Dataset entries »

-------------------------

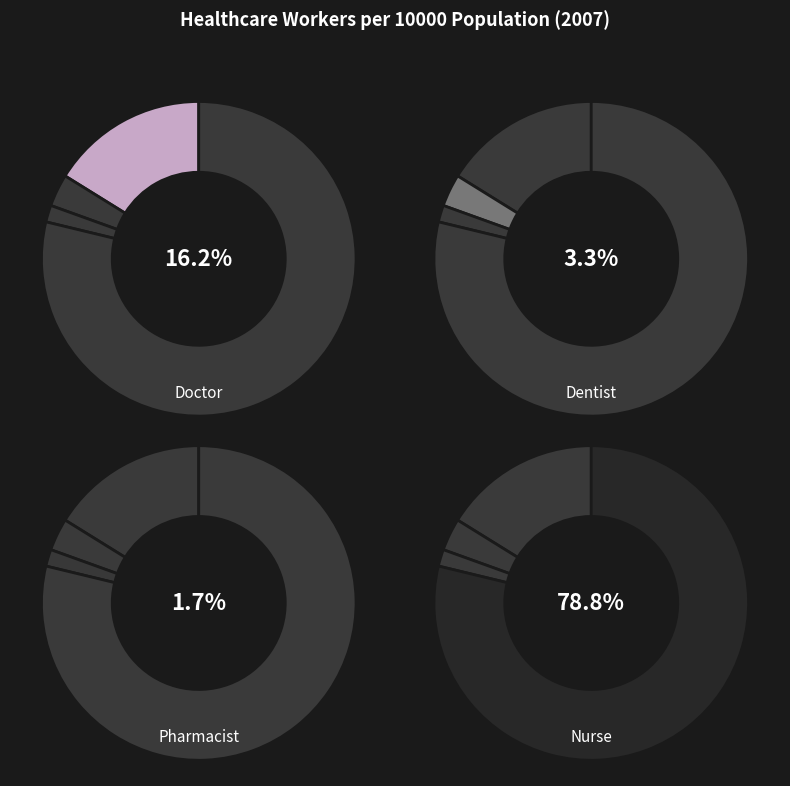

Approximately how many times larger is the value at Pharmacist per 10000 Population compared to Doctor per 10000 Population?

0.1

-------------------------

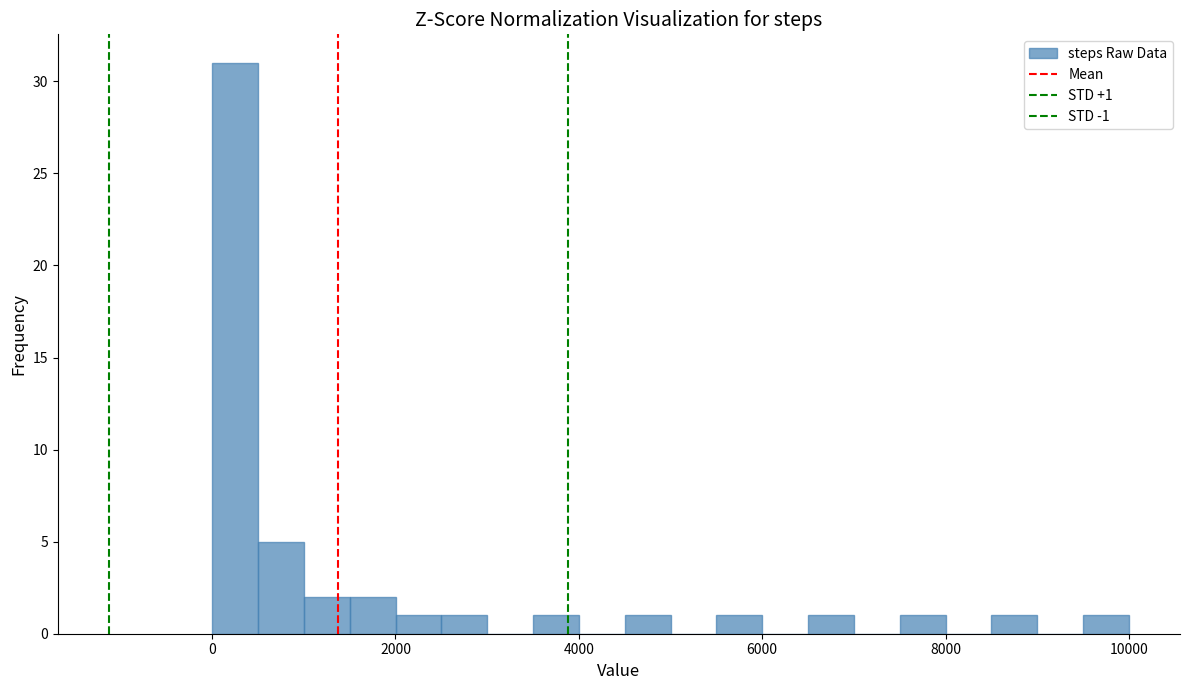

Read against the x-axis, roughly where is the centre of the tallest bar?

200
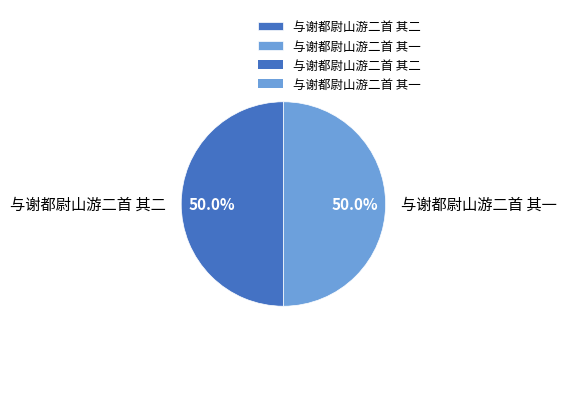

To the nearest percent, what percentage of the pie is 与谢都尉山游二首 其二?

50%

-------------------------

What is needed » Gather every line from the entries above that contains the word "Read", and treat uppercase and lowercase as different.

Result for this task »
Read against the x-axis, roughly where is the centre of the tallest bar?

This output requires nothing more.